There is a clock with a minute hand of 20cm and a hour hand of 10cm. At what rate is the distance between the two tips changing at 4:30?

Let the distance between two tips be c and the length of two hands be a and b. And degree of the angle between two hand is i. The two hands and the distance between tips bounded a triangle. The length of two hands are known, I need to computer the distance between two tips. c^2=a^2+b^2-2abcos(i) In order to find the rate of change, we need to take the first derivative. 2c*dc/dt=2absin(i)*di/dt. At 4:30, i=pi/4, c^2=20^2+10^2-2*20*10*sin(pi/4). Then I get c=14.74. di/dt is same as the difference between the rate of change of two hands. The rate of change of minute hand is 6 degree/minute=pi/30. The rate of change of hour hand is 1/2 degree/minute=pi/360. di/dt=pi/30-pi/360=11pi/360. Now, I get all the value I need, just plug in. 2*14.74*dc/dt=2*10*20*sin(pi/4)*11pi/360, dc/dt=0.92cm/minute.

A student made his Frisbee on roof of the common block in Walter Gage Residence. He finds 20-feet-long a ladder which leans against wall in order to climb on the roof. He does not set the ladder well, the bottom of the ladder slides away from the building horizontally at a rate of 3 ft/sec. So how fast is the ladder sliding down the house when the top of the ladder is 16 feet from the ground?
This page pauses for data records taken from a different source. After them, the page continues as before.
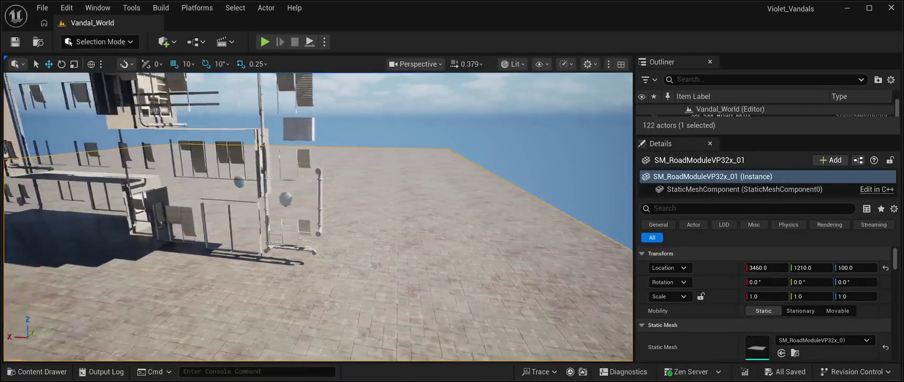
pyautogui.press('e')
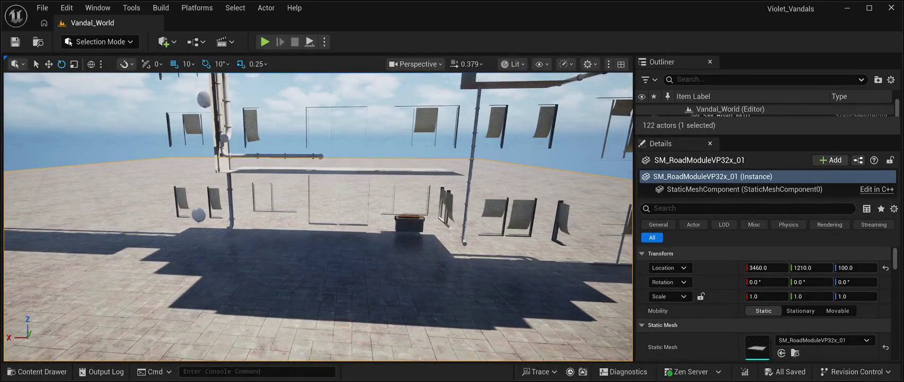
pyautogui.click(339, 171)
pyautogui.press('f')
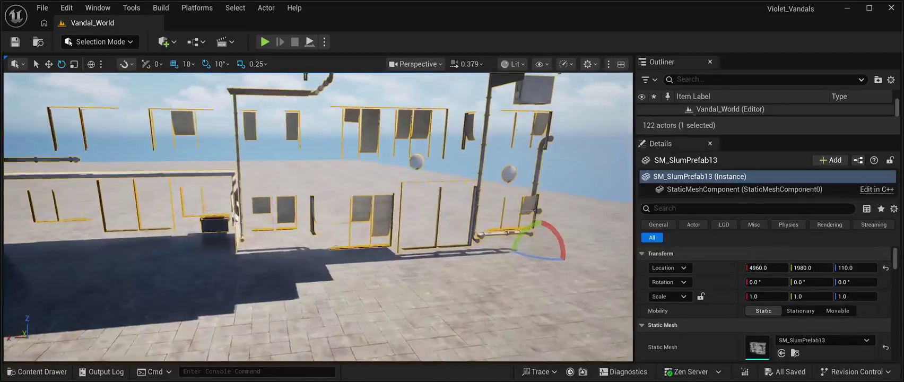
pyautogui.moveTo(496, 258); pyautogui.dragTo(532, 247)
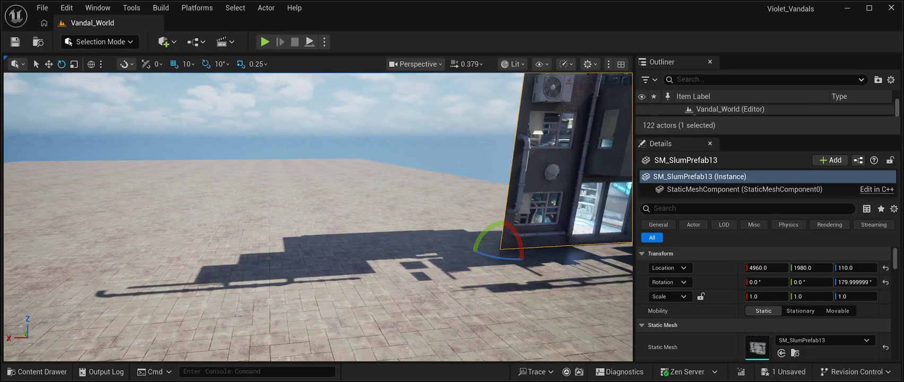
# Move SM_SlumPrefab13 to X 5860, Y 2240 so it lines the street.
pyautogui.press('w')
pyautogui.moveTo(477, 212); pyautogui.dragTo(534, 213)
pyautogui.moveTo(238, 225)
pyautogui.mouseDown()
pyautogui.moveTo(19, 245)
pyautogui.moveTo(483, 159)
pyautogui.moveTo(382, 159)
pyautogui.mouseUp()
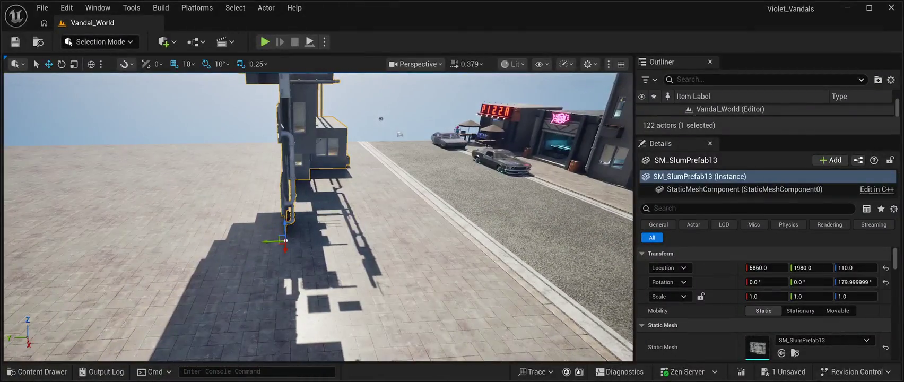
pyautogui.moveTo(269, 241); pyautogui.dragTo(217, 240)
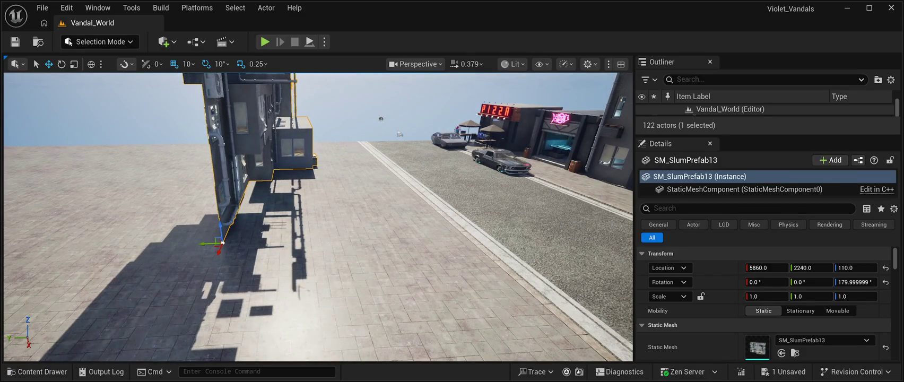
# Save the Vandal_World level and bring the view down near the building's base.
pyautogui.click(14, 42)
pyautogui.moveTo(318, 212)
pyautogui.mouseDown()
pyautogui.moveTo(340, 191)
pyautogui.moveTo(260, 106)
pyautogui.mouseUp()
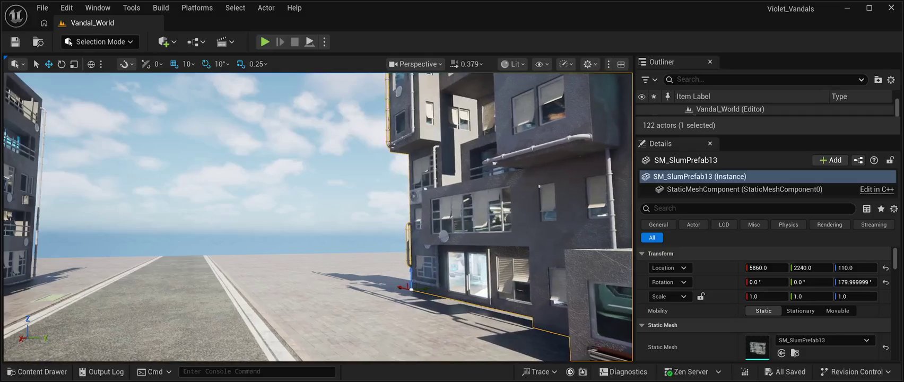
pyautogui.moveTo(318, 213); pyautogui.dragTo(297, 191)
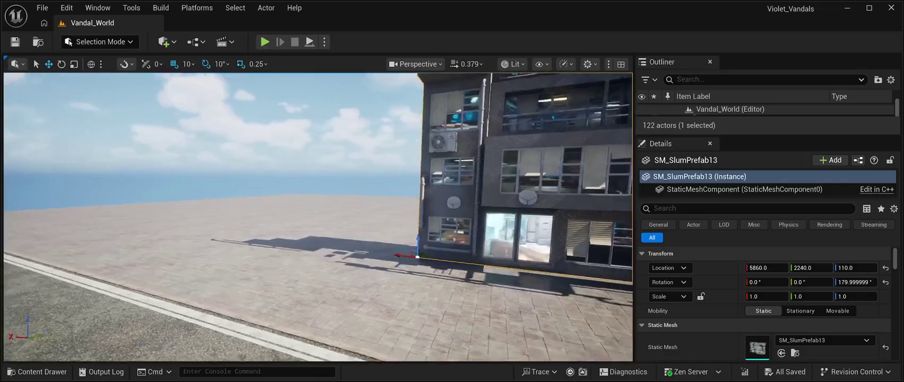
pyautogui.press('w')
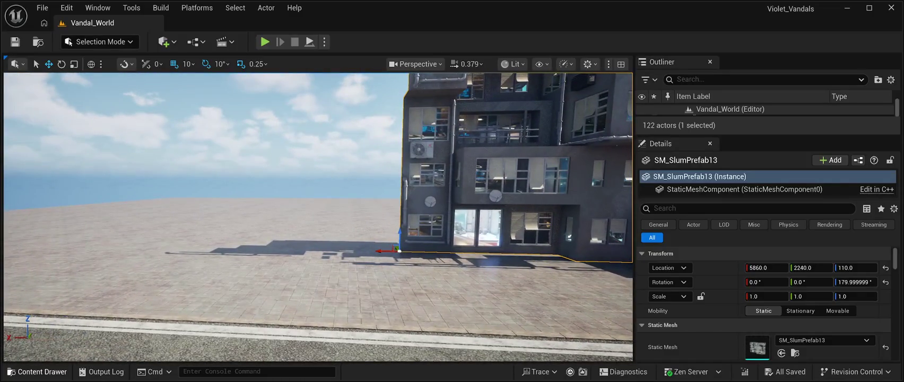
pyautogui.click(42, 371)
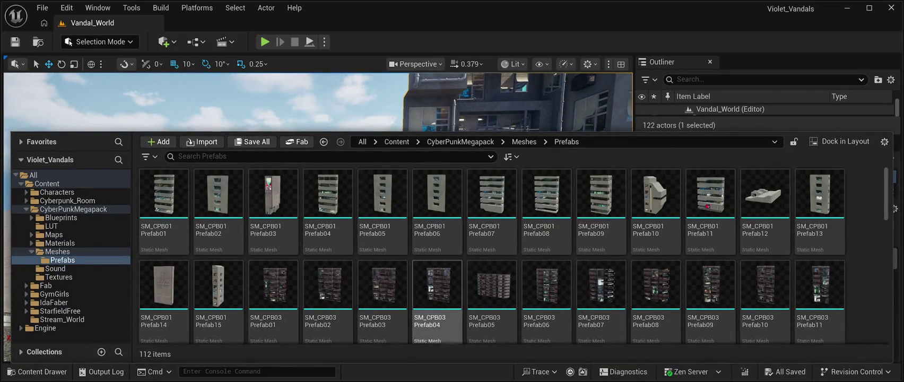
pyautogui.scroll(-5, 437, 297)
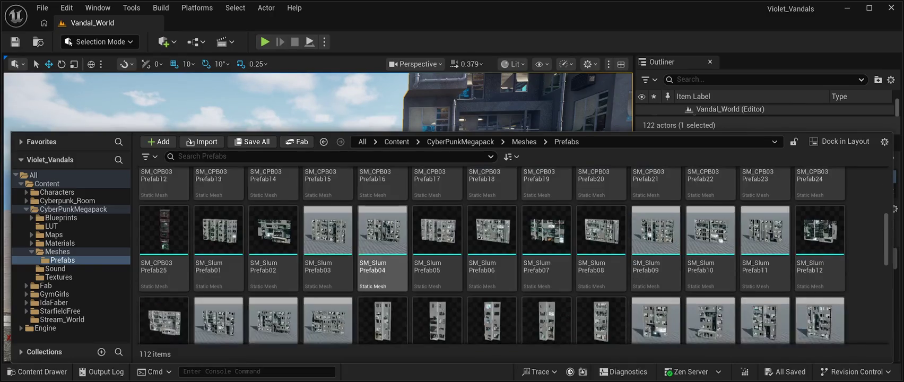
pyautogui.scroll(-1, 546, 319)
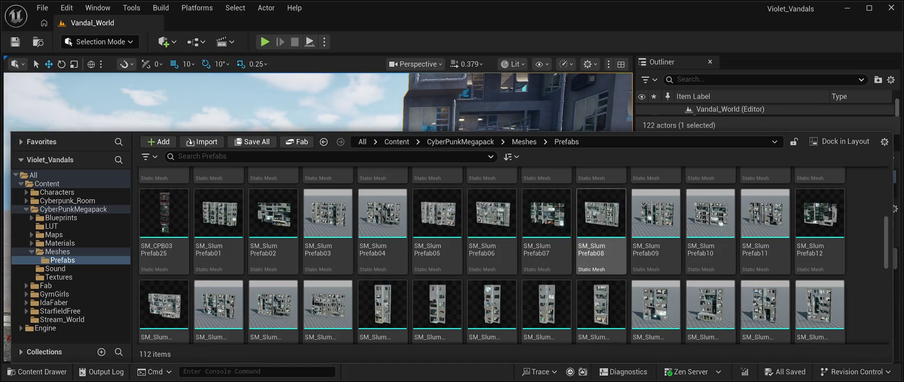
pyautogui.scroll(-1, 492, 268)
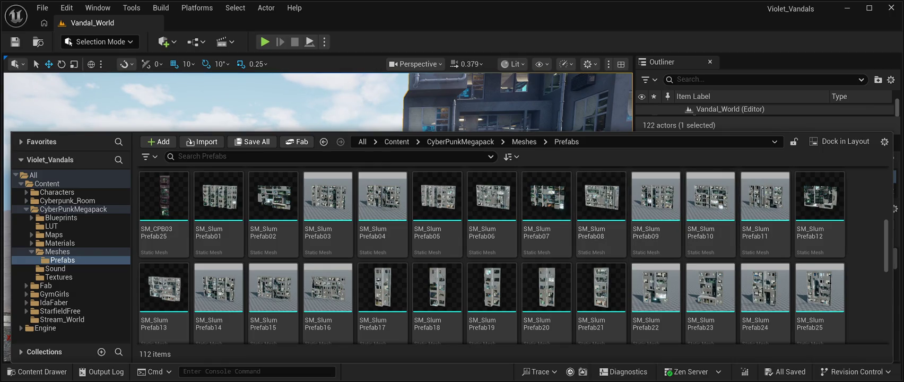
pyautogui.click(601, 202)
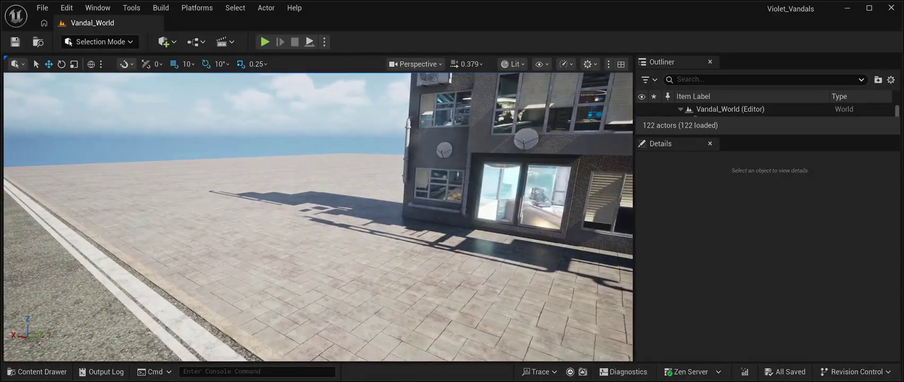
pyautogui.click(37, 372)
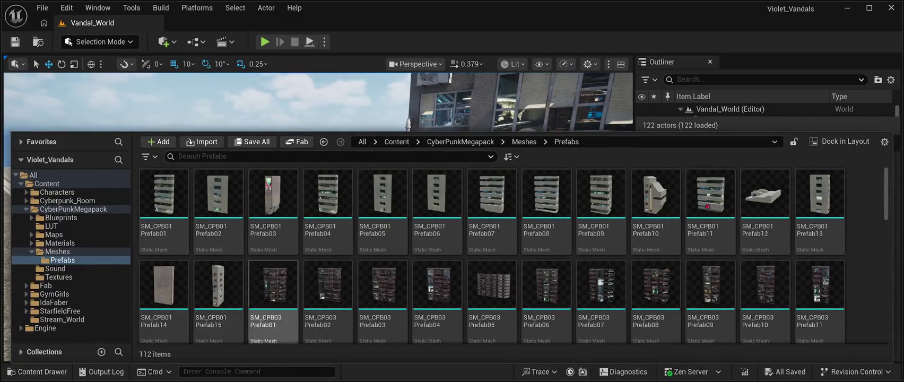
# Scroll the Prefabs grid down to the SM_Slum rows and select SM_Slum Prefab14.
pyautogui.scroll(-4, 601, 212)
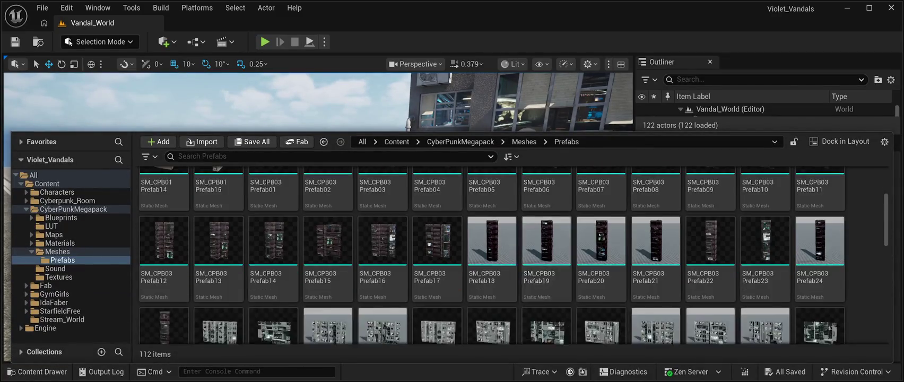
pyautogui.scroll(-1, 492, 266)
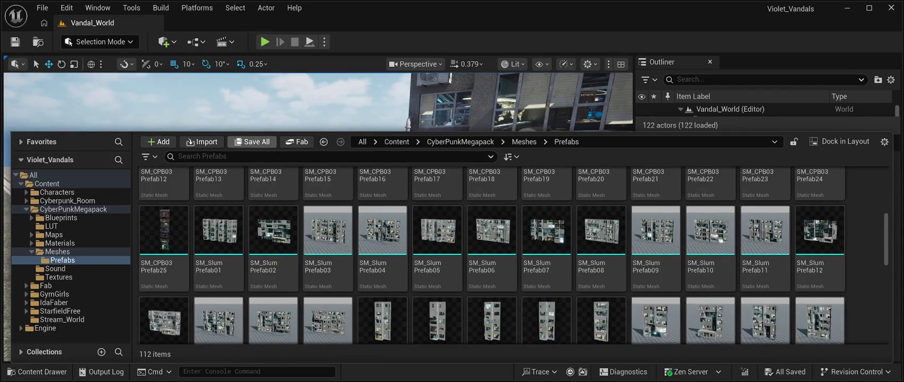
pyautogui.scroll(-1, 628, 238)
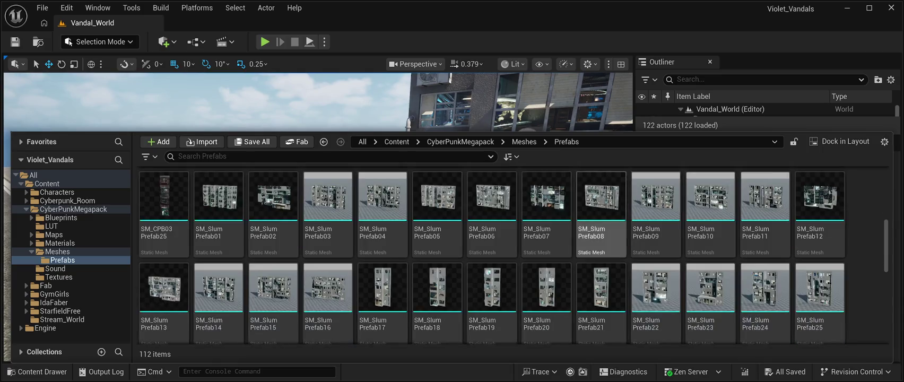
pyautogui.click(219, 292)
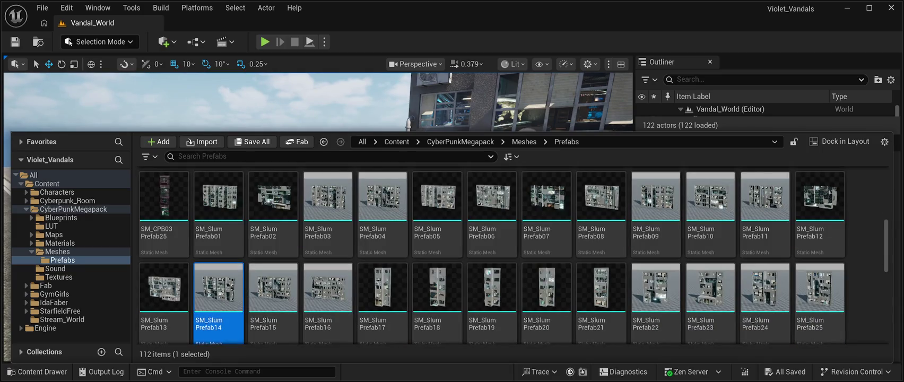
# Place SM_SlumPrefab14 into the level at 5930, 1180 and save.
pyautogui.moveTo(219, 297); pyautogui.dragTo(318, 212)
pyautogui.press('f')
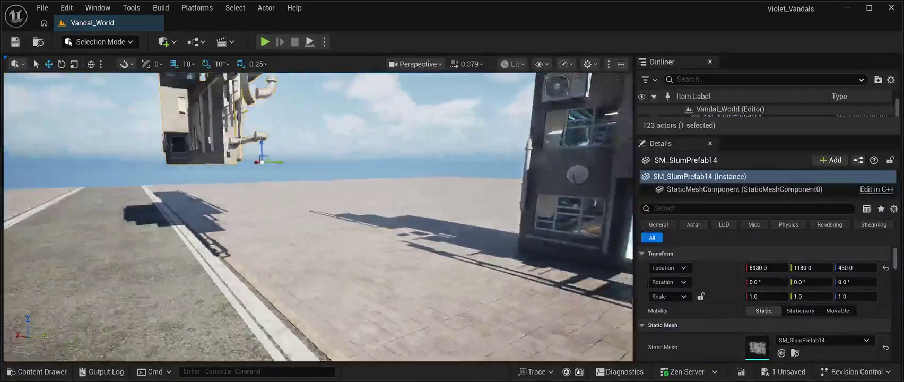
pyautogui.press('ctrl+s')
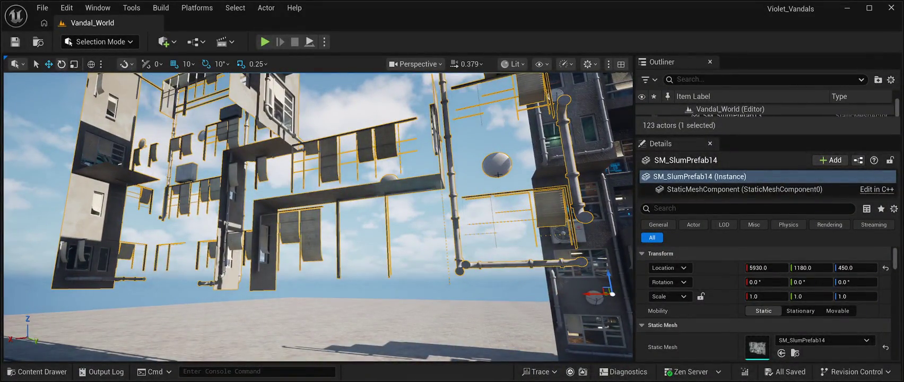
# Turn the new building 180° around Z and lower it to Z 140 onto the ground.
pyautogui.press('e')
pyautogui.press('f')
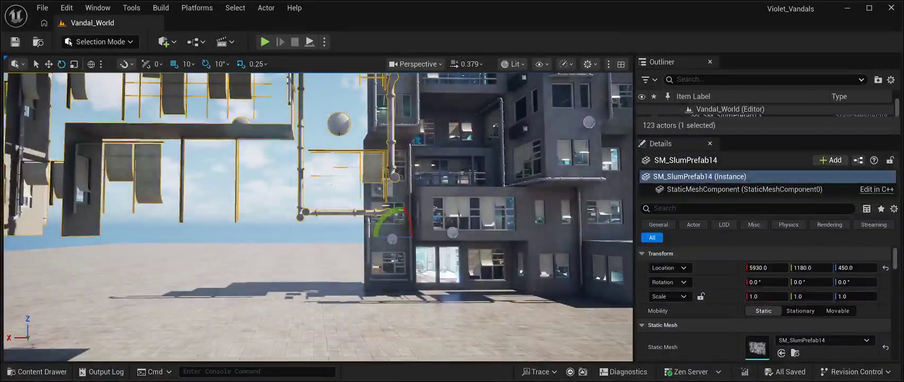
pyautogui.moveTo(406, 237)
pyautogui.mouseDown()
pyautogui.moveTo(554, 241)
pyautogui.moveTo(536, 240)
pyautogui.mouseUp()
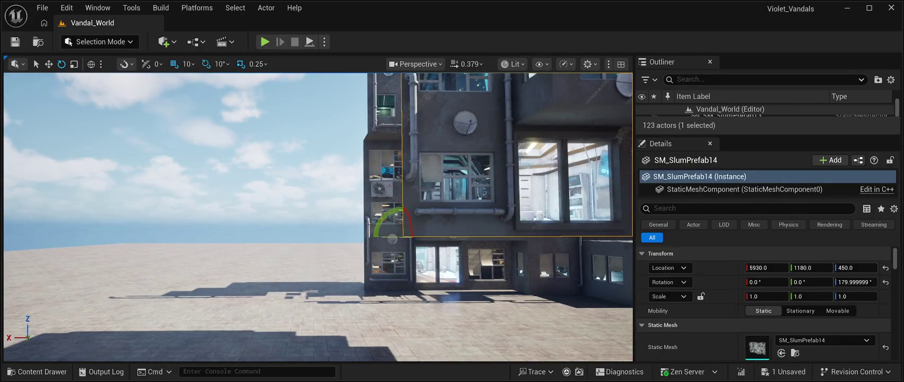
pyautogui.press('w')
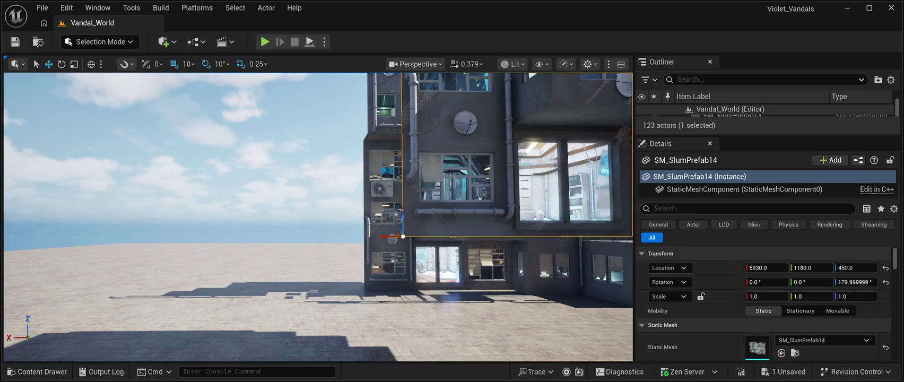
pyautogui.moveTo(403, 223); pyautogui.dragTo(405, 341)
When the ladder leans against wall, the ladder, the wall and the ground between them form a right triangle. According the Pythagorean theorem, square of the height of the wall(h) and square of the length of the ground(l) between the ladder and the wall equals square of the length of the ladder, which is h^2+l^2=20^2. When the top of the ladder is 8 feet from the ground, 16^2+l^2=20^2, so we solved for l, the answer is 12. Then take the derivative of the equation for both sides, 2h*h’+2l*l’=0. As we known, h=16, l=12 and h’=-3 because it slides down, 2*16*(-3)+2*12*l’=0. We can get l’=4 ft/sec.